Aim: Could you print all the entries exactly?

(Collected data)
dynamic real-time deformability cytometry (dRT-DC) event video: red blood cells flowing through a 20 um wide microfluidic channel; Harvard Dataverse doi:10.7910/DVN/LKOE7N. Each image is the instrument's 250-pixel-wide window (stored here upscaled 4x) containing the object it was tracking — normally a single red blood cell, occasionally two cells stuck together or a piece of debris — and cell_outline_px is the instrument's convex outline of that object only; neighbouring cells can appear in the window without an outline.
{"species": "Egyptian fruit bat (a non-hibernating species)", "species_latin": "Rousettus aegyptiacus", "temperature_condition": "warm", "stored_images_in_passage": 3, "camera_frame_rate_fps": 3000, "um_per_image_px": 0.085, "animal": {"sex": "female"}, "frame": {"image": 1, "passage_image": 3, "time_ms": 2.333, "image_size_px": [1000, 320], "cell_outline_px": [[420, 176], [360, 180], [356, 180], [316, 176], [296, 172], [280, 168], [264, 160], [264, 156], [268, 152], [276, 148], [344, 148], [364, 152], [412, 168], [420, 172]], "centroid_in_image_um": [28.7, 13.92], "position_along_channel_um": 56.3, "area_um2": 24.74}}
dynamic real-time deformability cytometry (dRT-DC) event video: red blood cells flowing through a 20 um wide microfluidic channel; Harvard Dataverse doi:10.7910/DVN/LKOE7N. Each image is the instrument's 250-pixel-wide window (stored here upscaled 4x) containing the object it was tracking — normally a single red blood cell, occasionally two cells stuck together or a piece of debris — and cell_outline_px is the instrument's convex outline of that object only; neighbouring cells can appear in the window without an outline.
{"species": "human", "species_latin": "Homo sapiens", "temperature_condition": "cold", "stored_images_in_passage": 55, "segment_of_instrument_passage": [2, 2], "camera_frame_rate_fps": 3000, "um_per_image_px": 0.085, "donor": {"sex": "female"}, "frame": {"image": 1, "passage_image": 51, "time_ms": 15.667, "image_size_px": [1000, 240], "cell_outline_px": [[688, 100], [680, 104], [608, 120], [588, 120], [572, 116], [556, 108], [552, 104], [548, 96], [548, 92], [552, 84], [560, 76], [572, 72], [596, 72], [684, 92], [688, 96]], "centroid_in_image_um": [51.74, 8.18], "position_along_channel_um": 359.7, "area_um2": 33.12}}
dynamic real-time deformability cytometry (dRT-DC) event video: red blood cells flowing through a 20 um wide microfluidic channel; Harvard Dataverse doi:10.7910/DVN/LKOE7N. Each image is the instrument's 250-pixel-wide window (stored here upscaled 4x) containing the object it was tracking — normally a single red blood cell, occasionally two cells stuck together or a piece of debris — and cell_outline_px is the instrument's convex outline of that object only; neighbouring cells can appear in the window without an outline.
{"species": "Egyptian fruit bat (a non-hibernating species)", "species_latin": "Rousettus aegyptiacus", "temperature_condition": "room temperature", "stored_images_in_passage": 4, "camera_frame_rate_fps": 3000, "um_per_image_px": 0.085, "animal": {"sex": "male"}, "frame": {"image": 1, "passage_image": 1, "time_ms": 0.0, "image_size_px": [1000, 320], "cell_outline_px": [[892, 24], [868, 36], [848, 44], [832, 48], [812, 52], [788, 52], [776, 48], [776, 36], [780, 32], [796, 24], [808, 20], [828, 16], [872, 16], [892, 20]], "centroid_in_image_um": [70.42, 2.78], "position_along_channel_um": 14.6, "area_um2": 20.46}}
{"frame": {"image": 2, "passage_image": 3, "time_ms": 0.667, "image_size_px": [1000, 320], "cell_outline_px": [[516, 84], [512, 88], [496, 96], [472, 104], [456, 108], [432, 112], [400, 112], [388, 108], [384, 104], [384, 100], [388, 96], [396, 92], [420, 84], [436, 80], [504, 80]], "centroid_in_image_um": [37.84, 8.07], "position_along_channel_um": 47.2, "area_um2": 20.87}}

Final result:
dynamic real-time deformability cytometry (dRT-DC) event video: red blood cells flowing through a 20 um wide microfluidic channel; Harvard Dataverse doi:10.7910/DVN/LKOE7N. Each image is the instrument's 250-pixel-wide window (stored here upscaled 4x) containing the object it was tracking — normally a single red blood cell, occasionally two cells stuck together or a piece of debris — and cell_outline_px is the instrument's convex outline of that object only; neighbouring cells can appear in the window without an outline.
{"species": "Egyptian fruit bat (a non-hibernating species)", "species_latin": "Rousettus aegyptiacus", "temperature_condition": "warm", "stored_images_in_passage": 3, "camera_frame_rate_fps": 3000, "um_per_image_px": 0.085, "animal": {"sex": "female"}, "frame": {"image": 1, "passage_image": 3, "time_ms": 2.333, "image_size_px": [1000, 320], "cell_outline_px": [[420, 176], [360, 180], [356, 180], [316, 176], [296, 172], [280, 168], [264, 160], [264, 156], [268, 152], [276, 148], [344, 148], [364, 152], [412, 168], [420, 172]], "centroid_in_image_um": [28.7, 13.92], "position_along_channel_um": 56.3, "area_um2": 24.74}}
dynamic real-time deformability cytometry (dRT-DC) event video: red blood cells flowing through a 20 um wide microfluidic channel; Harvard Dataverse doi:10.7910/DVN/LKOE7N. Each image is the instrument's 250-pixel-wide window (stored here upscaled 4x) containing the object it was tracking — normally a single red blood cell, occasionally two cells stuck together or a piece of debris — and cell_outline_px is the instrument's convex outline of that object only; neighbouring cells can appear in the window without an outline.
{"species": "human", "species_latin": "Homo sapiens", "temperature_condition": "cold", "stored_images_in_passage": 55, "segment_of_instrument_passage": [2, 2], "camera_frame_rate_fps": 3000, "um_per_image_px": 0.085, "donor": {"sex": "female"}, "frame": {"image": 1, "passage_image": 51, "time_ms": 15.667, "image_size_px": [1000, 240], "cell_outline_px": [[688, 100], [680, 104], [608, 120], [588, 120], [572, 116], [556, 108], [552, 104], [548, 96], [548, 92], [552, 84], [560, 76], [572, 72], [596, 72], [684, 92], [688, 96]], "centroid_in_image_um": [51.74, 8.18], "position_along_channel_um": 359.7, "area_um2": 33.12}}
dynamic real-time deformability cytometry (dRT-DC) event video: red blood cells flowing through a 20 um wide microfluidic channel; Harvard Dataverse doi:10.7910/DVN/LKOE7N. Each image is the instrument's 250-pixel-wide window (stored here upscaled 4x) containing the object it was tracking — normally a single red blood cell, occasionally two cells stuck together or a piece of debris — and cell_outline_px is the instrument's convex outline of that object only; neighbouring cells can appear in the window without an outline.
{"species": "Egyptian fruit bat (a non-hibernating species)", "species_latin": "Rousettus aegyptiacus", "temperature_condition": "room temperature", "stored_images_in_passage": 4, "camera_frame_rate_fps": 3000, "um_per_image_px": 0.085, "animal": {"sex": "male"}, "frame": {"image": 1, "passage_image": 1, "time_ms": 0.0, "image_size_px": [1000, 320], "cell_outline_px": [[892, 24], [868, 36], [848, 44], [832, 48], [812, 52], [788, 52], [776, 48], [776, 36], [780, 32], [796, 24], [808, 20], [828, 16], [872, 16], [892, 20]], "centroid_in_image_um": [70.42, 2.78], "position_along_channel_um": 14.6, "area_um2": 20.46}}
{"frame": {"image": 2, "passage_image": 3, "time_ms": 0.667, "image_size_px": [1000, 320], "cell_outline_px": [[516, 84], [512, 88], [496, 96], [472, 104], [456, 108], [432, 112], [400, 112], [388, 108], [384, 104], [384, 100], [388, 96], [396, 92], [420, 84], [436, 80], [504, 80]], "centroid_in_image_um": [37.84, 8.07], "position_along_channel_um": 47.2, "area_um2": 20.87}}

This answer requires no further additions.